Tibère sait donc ce qu'il doit à sa mère et tout le monde le sait avec lui. A cela s'ajoute qu'il est d'un tempérament assez "tradi", pour lequel les femmes n'ont rien à faire avec la vie publique de l'Etat romain. Il prend donc très mal toutes les initiatives que peut avoir Livie, ainsi que tous les honneurs que le Sénat a l'idée de proposer de lui décerner. Bref, c'est un sujet sensible, d'autant que l'adoption de Livie par Auguste lui confère une légitimité qu'elle utilise pour continuer sa politique, alors que son fils essaie de sortir de son ombre et de faire quelque chose de différent, tout simplement parce qu'il ne conçoit pas le gouvernement de la même manière que lui.

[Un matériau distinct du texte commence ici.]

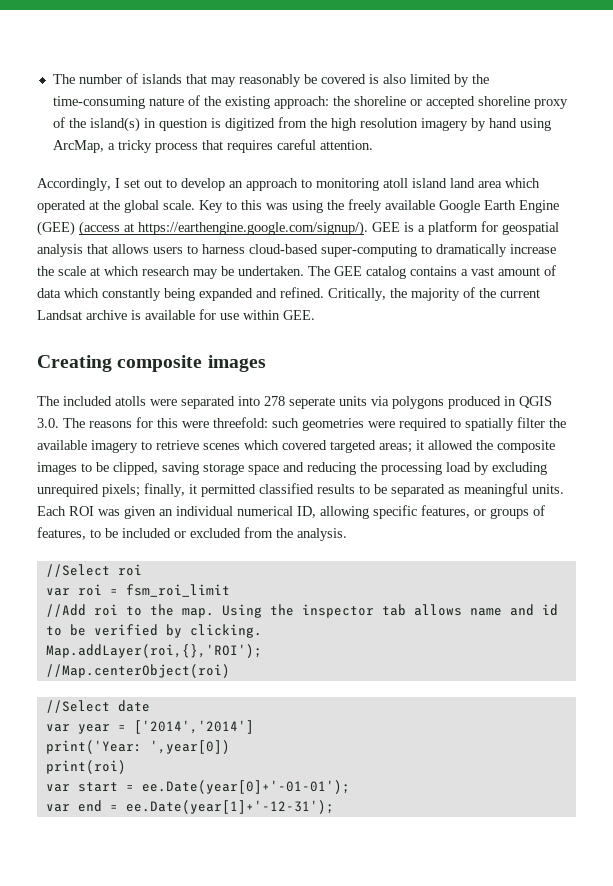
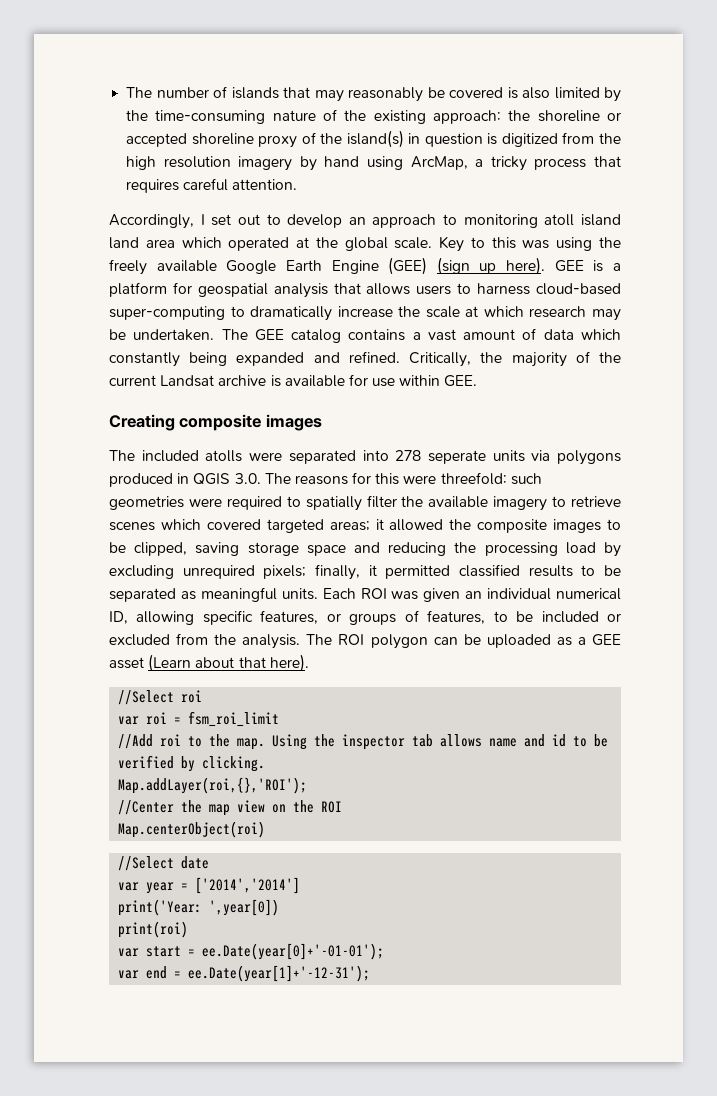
[79,221,368,236] (access at https://earthengine.google.com/signup/). -> [436,257,546,275] (sign up here).
(347, 534) none -> [306,634,621,649] [109,654,309,672] The ROI polygon can be uploaded as a GEE asset (Learn about that here).
[45,664,230,678] //Map.centerObject(roi) -> [118,800,343,816] [118,821,266,838] //Center the map view on the ROI // Map.centerObject(roi)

On a donc d'un côté la légitimité de Tibère, adopté par Auguste, revendiquant donc son héritage politique, tout en essayant de faire les choses à sa manière, et, de l'autre, celle de Livie, compagne d'Auguste et, pour ainsi dire, "naturellement" encore plus proche de lui.

D'après Suétone, leurs relations iront si mal qu'à un moment, elle lui ressortira des lettres d'Auguste déplorant son mauvais caractère ; Tibère aurait été si écoeuré qu'elle les ait gardées toutes ces années pour les lui mettre sous le nez au moment voulu qu'il se retirera à Capri : une raison comme une autre pour expliquer ce nouveau séjour sur une île, là encore assez incompréhensible pour la mentalité romaine.

Lorsque Livie mourra, Tibère ne daignera pas faire la traversée pour assister aux obsèques. Elle sera enterrée avec tous les honneurs, mais sans qu'il soit présent. Au final, une vie assez représentative des femmes julio-claudiennes : un caractère solide et le refus de n'être qu'une potiche, avec les problèmes que cela va poser aux différents "hommes de leur vie".